| TAREFA PROPOSTA |
Prossiga com o texto sobre Protágoras e a questão epistemológica, começando logo após a última frase apresentada.

| TRECHO SELECIONADO |

# # #

UMA QUESTÃO EPISTEMOLÓGICA

“Protágoras, provavelmente o sofista mais influente em Atenas, é quase sempre chamado ‘pai do humanismo’ pelos historiadores modernos. Sua famosa máxima, ‘homo mensura’, declara que ‘o homem é a medida de todas as coisas’ [...]. Para Protágoras, o conhecimento começa e termina com o ser humano. Todo conhecimento humano restringe-se às nossas percepções, e as percepções diferem de pessoa para pessoa. [...] Percepção é realidade. Dessa forma, algo pode ser verdadeiro para uma pessoa e falso para outra. Isso é correto, com certeza, com respeito a preferências [...]. Protágoras, porém, vai além do aspecto subjetivo da preferência, passando a reduzir toda a realidade a uma questão de preferência” (SPROUL, p. 31). Portanto, em Protágoras, temos o antônimo da proposta epistemológica agostiniana e, no fundo, a essência de toda proposta não-bíblica. Enquanto Agostinho (e acreditamos que a própria Bíblia) propõe que o fundamento da epistemologia, a pedra angular de todo o entendimento, a condição sine qua non para o conhecimento, em suma: a panaceia epistemológica, é a teorização teo-referente, Protágoras deixa claro que o homem é a medida de todas as coisas.

# # #

| DADOS LISTADOS |
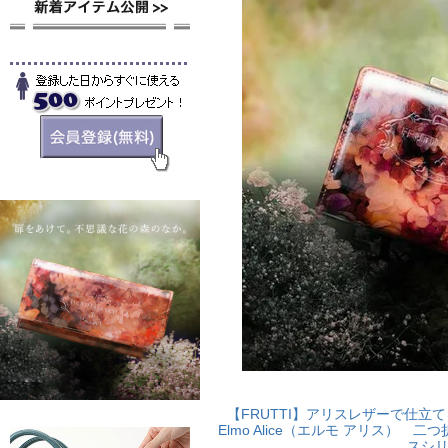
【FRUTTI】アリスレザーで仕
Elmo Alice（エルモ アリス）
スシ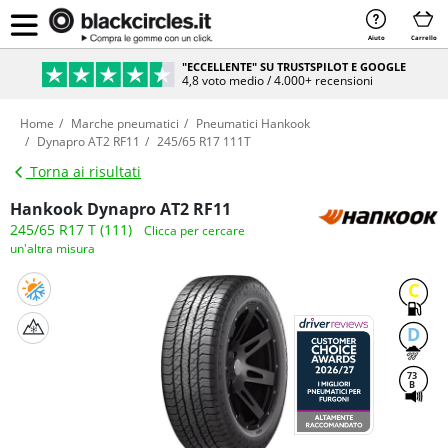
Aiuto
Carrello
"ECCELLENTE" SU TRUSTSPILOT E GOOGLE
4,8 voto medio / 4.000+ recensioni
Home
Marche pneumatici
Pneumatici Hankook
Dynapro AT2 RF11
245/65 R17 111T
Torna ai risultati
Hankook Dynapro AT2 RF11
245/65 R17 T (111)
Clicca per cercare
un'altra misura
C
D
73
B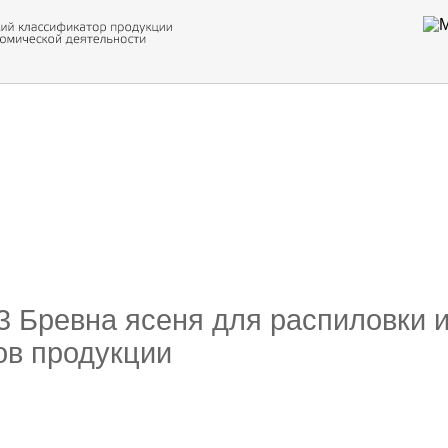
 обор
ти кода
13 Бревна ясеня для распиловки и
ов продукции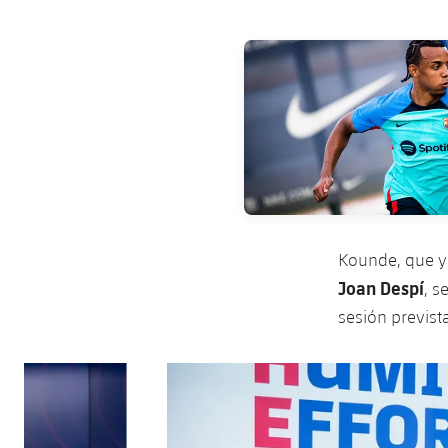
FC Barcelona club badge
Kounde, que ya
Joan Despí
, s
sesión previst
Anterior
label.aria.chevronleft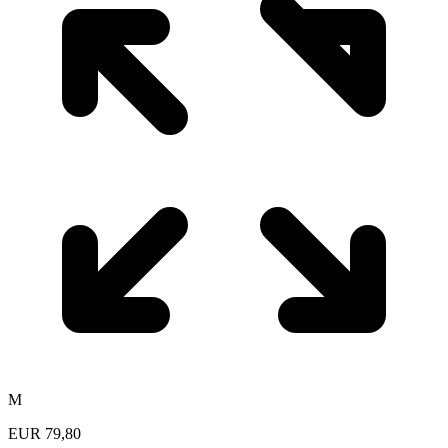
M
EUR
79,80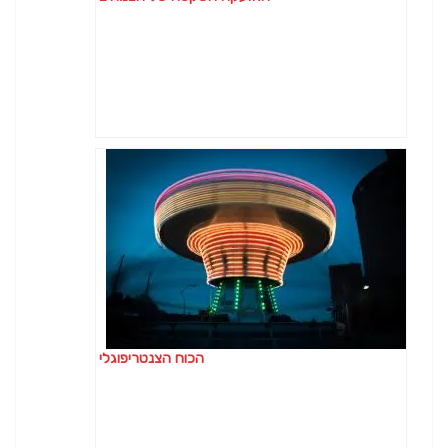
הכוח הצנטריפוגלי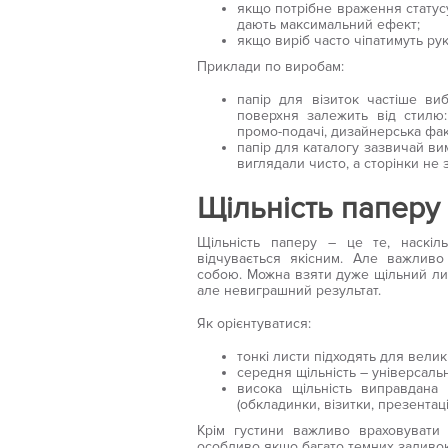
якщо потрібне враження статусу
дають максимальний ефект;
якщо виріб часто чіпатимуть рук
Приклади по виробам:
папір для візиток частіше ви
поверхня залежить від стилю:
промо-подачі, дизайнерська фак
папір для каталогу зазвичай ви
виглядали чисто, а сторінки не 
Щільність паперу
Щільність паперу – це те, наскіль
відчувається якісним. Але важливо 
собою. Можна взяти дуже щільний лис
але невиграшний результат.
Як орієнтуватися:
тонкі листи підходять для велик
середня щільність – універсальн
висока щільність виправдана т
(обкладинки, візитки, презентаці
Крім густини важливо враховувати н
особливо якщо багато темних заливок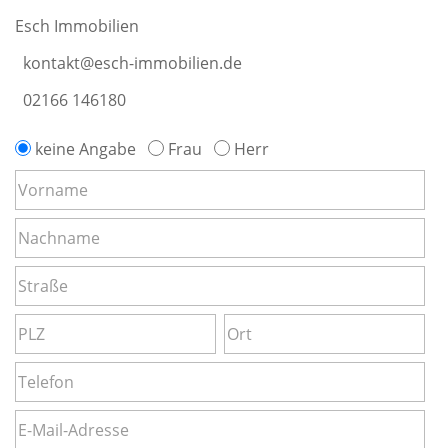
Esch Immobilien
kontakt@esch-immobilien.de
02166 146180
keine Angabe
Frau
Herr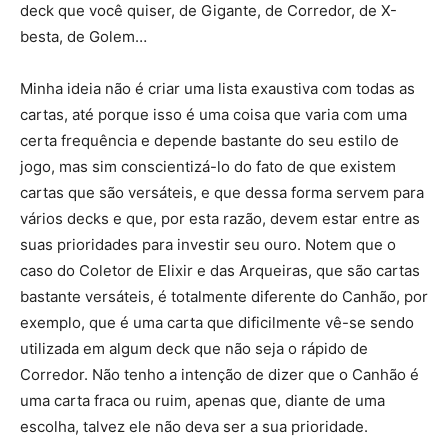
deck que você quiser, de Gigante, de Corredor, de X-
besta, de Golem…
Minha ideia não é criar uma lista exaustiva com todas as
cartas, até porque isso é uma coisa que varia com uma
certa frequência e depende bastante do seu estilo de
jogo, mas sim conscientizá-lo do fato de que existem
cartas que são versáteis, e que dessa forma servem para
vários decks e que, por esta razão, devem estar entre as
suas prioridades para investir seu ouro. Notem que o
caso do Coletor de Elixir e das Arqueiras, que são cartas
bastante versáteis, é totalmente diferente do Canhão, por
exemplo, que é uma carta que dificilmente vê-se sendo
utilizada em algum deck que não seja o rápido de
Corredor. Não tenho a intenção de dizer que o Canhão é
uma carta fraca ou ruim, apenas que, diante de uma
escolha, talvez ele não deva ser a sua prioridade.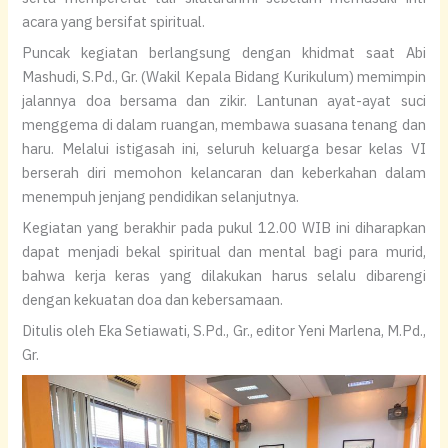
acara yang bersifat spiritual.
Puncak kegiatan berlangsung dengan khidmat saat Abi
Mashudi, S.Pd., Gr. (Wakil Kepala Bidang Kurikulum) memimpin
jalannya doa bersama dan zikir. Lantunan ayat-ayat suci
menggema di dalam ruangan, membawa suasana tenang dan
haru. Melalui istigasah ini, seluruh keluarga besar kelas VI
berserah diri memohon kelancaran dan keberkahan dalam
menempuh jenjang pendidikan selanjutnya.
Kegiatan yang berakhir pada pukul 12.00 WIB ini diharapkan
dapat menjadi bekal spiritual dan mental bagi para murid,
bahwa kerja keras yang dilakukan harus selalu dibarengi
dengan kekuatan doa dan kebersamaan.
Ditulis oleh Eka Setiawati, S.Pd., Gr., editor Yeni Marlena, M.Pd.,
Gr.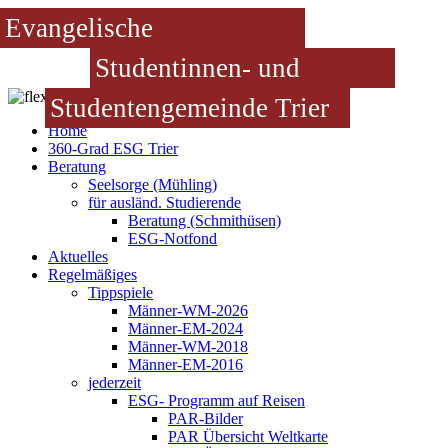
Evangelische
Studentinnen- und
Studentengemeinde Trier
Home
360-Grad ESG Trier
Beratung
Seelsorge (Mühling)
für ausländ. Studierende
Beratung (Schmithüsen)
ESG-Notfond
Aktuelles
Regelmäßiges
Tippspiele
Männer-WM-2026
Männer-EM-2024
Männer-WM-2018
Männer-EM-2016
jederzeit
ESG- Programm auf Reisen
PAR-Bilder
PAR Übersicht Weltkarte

# # #

| RESULTADO DA TAREFA |
Entretanto, não se trata aqui na mera pressuposição de que as percepções sensoriais humanas são perfeitamente competentes para reproduzir o mundo, ou que a nossa razão encerra tudo que pode existir ou não. Protágoras está argumentando mais ao sabor pós-modernista*. É quase um construtivista ontológico (quando formos expor o pós-modernismo trabalharemos essa questão). E Protágoras não está só. Górgias, segundo Sproul, está com ele: “Górgias é conhecido por introduzir o ceticismo radical. Ele deu as costas à filosofia e dedicou-se à retórica. Essa disciplina enfocava a arte da persuasão no discurso público. O objetivo da retórica não era proclamar a verdade, mas atingir objetivos por meio da persuasão. Górgias negou que houvesse qualquer verdade. [...] Suas ideias não são muito diferentes das dos relativistas de hoje...” (SPROUL, p.30).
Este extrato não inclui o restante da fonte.